▶ [PROBLEM REQUIREMENTS] Show each line of the records that contains the string "atlmfc", matching case exactly.

[MATERIAL FOR THIS TASK Boundary: Start]

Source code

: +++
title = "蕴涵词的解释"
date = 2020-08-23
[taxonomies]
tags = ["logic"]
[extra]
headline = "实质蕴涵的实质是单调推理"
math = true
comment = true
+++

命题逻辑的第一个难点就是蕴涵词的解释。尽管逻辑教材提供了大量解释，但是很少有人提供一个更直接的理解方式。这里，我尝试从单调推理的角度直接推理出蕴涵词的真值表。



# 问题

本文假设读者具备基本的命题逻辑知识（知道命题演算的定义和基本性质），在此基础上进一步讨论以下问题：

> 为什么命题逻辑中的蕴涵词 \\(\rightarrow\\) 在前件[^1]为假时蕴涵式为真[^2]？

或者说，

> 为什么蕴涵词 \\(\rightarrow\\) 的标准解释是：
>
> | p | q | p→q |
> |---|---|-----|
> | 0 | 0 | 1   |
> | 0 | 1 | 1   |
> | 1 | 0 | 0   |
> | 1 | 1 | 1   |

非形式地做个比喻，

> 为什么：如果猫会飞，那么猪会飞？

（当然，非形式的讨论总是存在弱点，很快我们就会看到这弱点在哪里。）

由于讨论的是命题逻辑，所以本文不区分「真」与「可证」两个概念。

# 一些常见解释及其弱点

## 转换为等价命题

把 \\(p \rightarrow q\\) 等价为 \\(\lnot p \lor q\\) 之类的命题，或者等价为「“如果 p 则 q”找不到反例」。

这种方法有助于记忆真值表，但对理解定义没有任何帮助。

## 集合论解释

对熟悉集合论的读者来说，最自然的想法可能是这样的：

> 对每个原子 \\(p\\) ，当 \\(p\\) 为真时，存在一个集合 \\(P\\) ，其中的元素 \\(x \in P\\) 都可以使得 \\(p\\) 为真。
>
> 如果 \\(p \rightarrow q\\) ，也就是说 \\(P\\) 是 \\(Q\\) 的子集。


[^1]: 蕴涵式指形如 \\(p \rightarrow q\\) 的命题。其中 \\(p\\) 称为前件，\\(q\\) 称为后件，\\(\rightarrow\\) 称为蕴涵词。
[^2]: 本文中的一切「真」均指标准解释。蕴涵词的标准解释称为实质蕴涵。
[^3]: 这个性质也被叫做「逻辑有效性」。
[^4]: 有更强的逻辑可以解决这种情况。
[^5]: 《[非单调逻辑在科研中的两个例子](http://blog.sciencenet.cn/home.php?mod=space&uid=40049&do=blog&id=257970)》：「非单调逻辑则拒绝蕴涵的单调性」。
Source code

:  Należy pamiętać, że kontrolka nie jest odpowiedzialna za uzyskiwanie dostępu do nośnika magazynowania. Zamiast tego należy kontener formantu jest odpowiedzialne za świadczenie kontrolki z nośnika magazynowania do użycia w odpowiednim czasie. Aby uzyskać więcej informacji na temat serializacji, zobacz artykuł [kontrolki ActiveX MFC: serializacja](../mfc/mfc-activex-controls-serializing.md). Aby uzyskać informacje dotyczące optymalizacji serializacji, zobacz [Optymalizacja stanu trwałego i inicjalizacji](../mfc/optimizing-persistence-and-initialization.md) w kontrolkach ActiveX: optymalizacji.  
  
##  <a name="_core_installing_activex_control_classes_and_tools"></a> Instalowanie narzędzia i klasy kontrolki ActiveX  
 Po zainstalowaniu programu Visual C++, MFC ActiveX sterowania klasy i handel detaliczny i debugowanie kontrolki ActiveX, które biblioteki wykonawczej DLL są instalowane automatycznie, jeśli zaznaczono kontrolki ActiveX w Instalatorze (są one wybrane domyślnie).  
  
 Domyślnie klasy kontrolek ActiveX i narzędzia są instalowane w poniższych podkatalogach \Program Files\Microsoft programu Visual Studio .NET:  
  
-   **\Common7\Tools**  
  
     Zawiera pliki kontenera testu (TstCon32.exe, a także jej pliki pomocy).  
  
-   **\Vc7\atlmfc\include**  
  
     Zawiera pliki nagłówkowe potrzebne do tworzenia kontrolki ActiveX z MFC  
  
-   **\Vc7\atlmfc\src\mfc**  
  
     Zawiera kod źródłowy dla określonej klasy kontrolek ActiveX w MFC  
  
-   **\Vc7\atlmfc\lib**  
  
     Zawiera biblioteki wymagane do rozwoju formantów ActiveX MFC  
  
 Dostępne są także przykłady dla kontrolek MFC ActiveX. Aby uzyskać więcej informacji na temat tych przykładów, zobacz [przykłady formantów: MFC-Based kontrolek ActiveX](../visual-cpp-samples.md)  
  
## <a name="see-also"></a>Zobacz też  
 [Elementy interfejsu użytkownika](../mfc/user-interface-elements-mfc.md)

[MATERIAL FOR THIS TASK Boundary: End]

▶ [SOLUTION]
-   **\Vc7\atlmfc\include**  
-   **\Vc7\atlmfc\src\mfc**  
-   **\Vc7\atlmfc\lib**  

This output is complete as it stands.